We’ve been watching the sad coverage of the shootings at Emanuel African Methodist Episcopal Church in Charleston, South Carolina. Details are beginning to emerge about alleged shooter Dylann Roof’s previous brushes with the law.

On February 28, Roof was arrested at the Columbiana Mall in Columbia, South Carolina, and charged with drug possession. The report has been published at this link, and it’s worth reading for two reasons. First, it’s a reminder that even a routine police report can become national news later on. At the time, Roof seemed to be just another juvenile involved with an illegal substance.

Second, the report can serve as a learning tool. Evaluating reports written by other officers can help you sharpen your writing skills. What do you admire about the report? What could be done differently?

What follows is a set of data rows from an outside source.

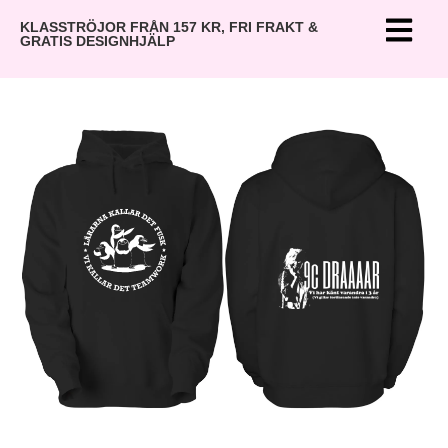
KLASSTRÖJOR FRÅN 157 KR, FRI FRAKT &
GRATIS DESIGNHJÄLP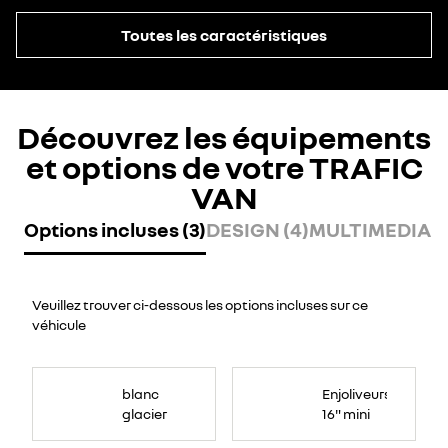
Toutes les caractéristiques
Découvrez les équipements
et options de votre TRAFIC
VAN
Options incluses (3)
DESIGN (4)
MULTIMEDIA (
Veuillez trouver ci-dessous les options incluses sur ce
véhicule
blanc
Enjoliveurs
glacier
16" mini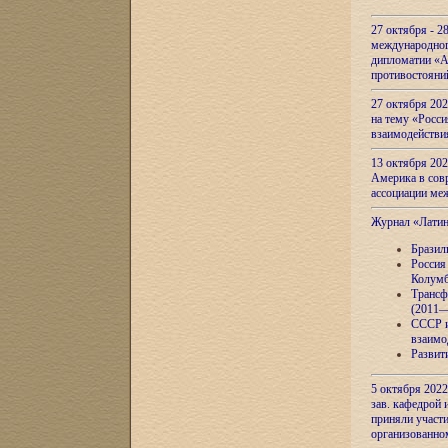
27 октября - 2
международног
дипломатии «А
противостояни
27 октября 20
на тему «Росси
взаимодействи
13 октября 202
Америка в сов
ассоциации ме
Журнал «Лати
Бразил
Россия
Колумб
Трансф
(2011—
СССР и
взаимо
Развит
5 октября 2022
зав. кафедрой
приняли участи
организованно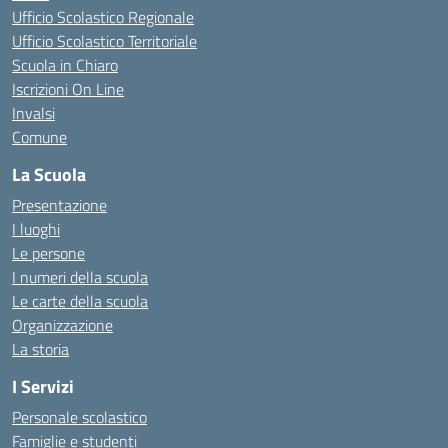
Ufficio Scolastico Regionale
Ufficio Scolastico Territoriale
Scuola in Chiaro
Iscrizioni On Line
Invalsi
Comune
La Scuola
Presentazione
I luoghi
Le persone
I numeri della scuola
Le carte della scuola
Organizzazione
La storia
I Servizi
Personale scolastico
Famiglie e studenti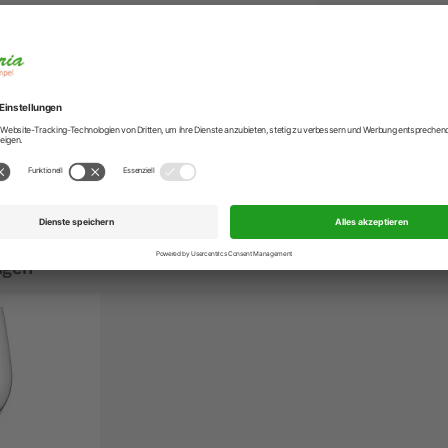
Artikelnummer
EAN
Hersteller
Hersteller-Anschr
Hersteller-Kontak
fee/Tee Untertasse in Eisblau
ngen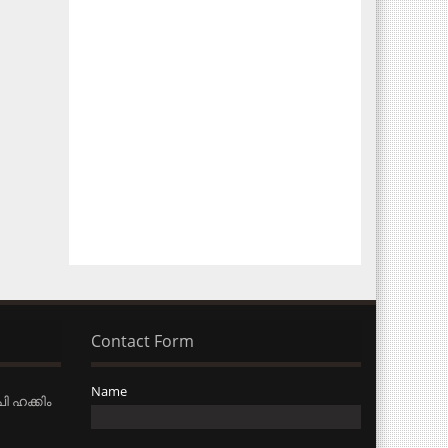
Contact Form
Name
ി ഹക്കിം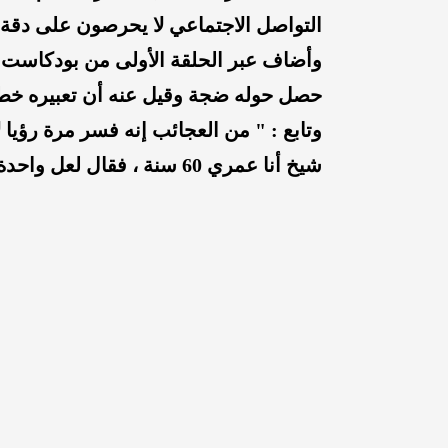
التواصل الاجتماعي لا يحرصون على دقة
وأضاف عبر الحلقة الأولى من بودكاست 
حصل حوله ضجة وقيل عنه أن تعبيره خطأ وهدفه مادي 
وتابع : " من العجائب إنه فسر مرة رؤيا
شيخ أنا عمري 60 سنة ، فقال لعل واحدة من بناتك فقالت يا شيخ أنا ما عندي بنات " .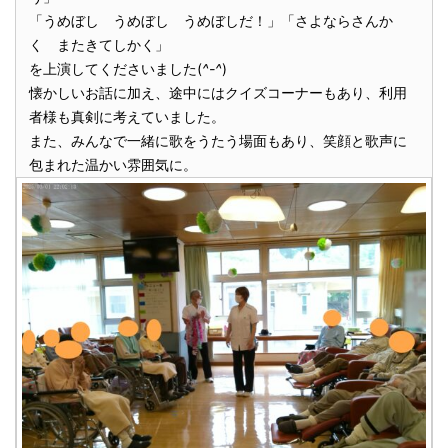
「うめぼし うめぼし うめぼしだ！」「さよならさんか
く またきてしかく」
を上演してくださいました(
^-^
)
懐かしいお話に加え、途中にはクイズコーナーもあり、利用
者様も真剣に考えていました。
また、みんなで一緒に歌をうたう場面もあり、笑顔と歌声に
包まれた温かい雰囲気に。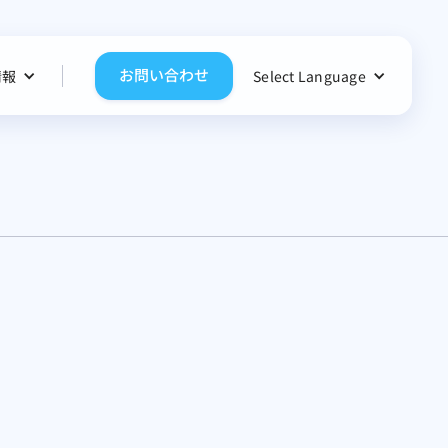
お問い合わせ
情報
Select Language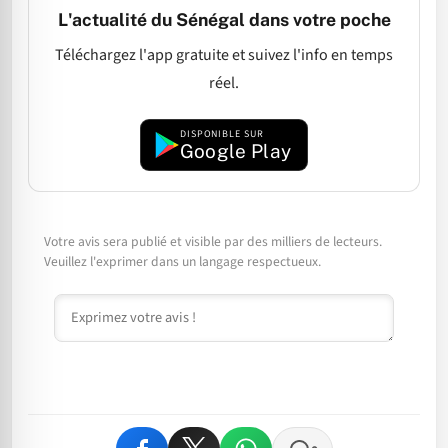
L'actualité du Sénégal dans votre poche
Téléchargez l'app gratuite et suivez l'info en temps
réel.
DISPONIBLE SUR
Google Play
Votre avis sera publié et visible par des milliers de lecteurs.
Veuillez l'exprimer dans un langage respectueux.
Commentaire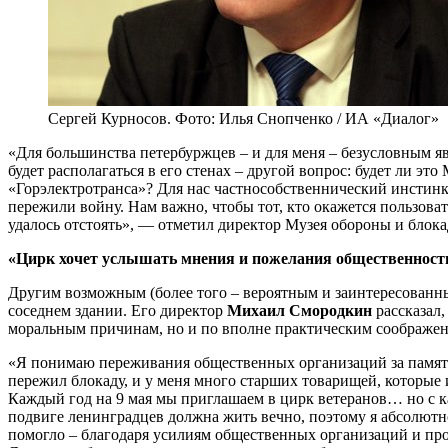
Сергей Курносов. Фото: Илья Снопченко / ИА «Диалог»
«Для большинства петербуржцев – и для меня – безусловным явл
будет располагаться в его стенах – другой вопрос: будет ли э
«Горэлектротранса»? Для нас частнособственнический инстинкт
пережили войну. Нам важно, чтобы тот, кто окажется пользоват
удалось отстоять», — отметил директор Музея обороны и бло
«Цирк хочет услышать мнения и пожелания общественност
Другим возможным (более того – вероятным и заинтересованны
соседнем здании. Его директор
Михаил Смородкин
рассказал,
моральным причинам, но и по вполне практическим соображе
«Я понимаю переживания общественных организаций за памятн
пережил блокаду, и у меня много старших товарищей, которые и
Каждый год на 9 мая мы приглашаем в цирк ветеранов… но с ка
подвиге ленинградцев должна жить вечно, поэтому я абсолютно 
помогло – благодаря усилиям общественных организаций и прос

Here are some points I noticed when I read this report:

  • It’s a thorough, well-written report that’s largely free of jargon. The officer calls himself “I” and uses everyday words in clear, straightforward sentences. It’s a pleasure to come across “stated” in a report rather than the annoying “advised” (which should be saved for actual advice):

I then asked Mr. Dylann what the orange strips were and he stated they were Listerine strips.  CLEAR, SIMPLE WRITING

  • I’m pleased that the officer used active voice instead of lapsing into passive voice, as many officers do at the end of a report:

I then placed Mr. Dylann under arrest for possession of Schedule III.  ACTIVE VOICE

I had all evidence tagged into the property room.  ACTIVE VOICE

  • Some parts of the report are wordy and inefficient. Here’s a sample:

Mall Security then pointed out the subject at which time I made consentual contact with him. Upon making contact with the subject I confirmed that his name was Dylann S. Roof, DOB XX/XX/XXXX. Upon talking with Mr. Dylann I asked him why he was asking the employees of the business those questions. WORDY

This version is better because it eliminates unnecessary words:

Mall Security then pointed out Mr. Dylann, who agreed to talk to me. I confirmed that his name was Dylann S. Roof, DOB XX/XX/XXXX. I asked him why he was asking the employees of the business those questions. BETTER

  • In a few places the report became subjective. Here’s an example:

Mr Dylann then began speaking very nervously.  OPINION

“Nervous” is an opinion that defense attorney could attack in court. It would be better to list the nervous behaviors that the officer saw: trembling, looking from side to side, moistening his lips repeatedly, whispering, speaking hesitantly.

  • Overall, though, this report is a good example of  a professional report.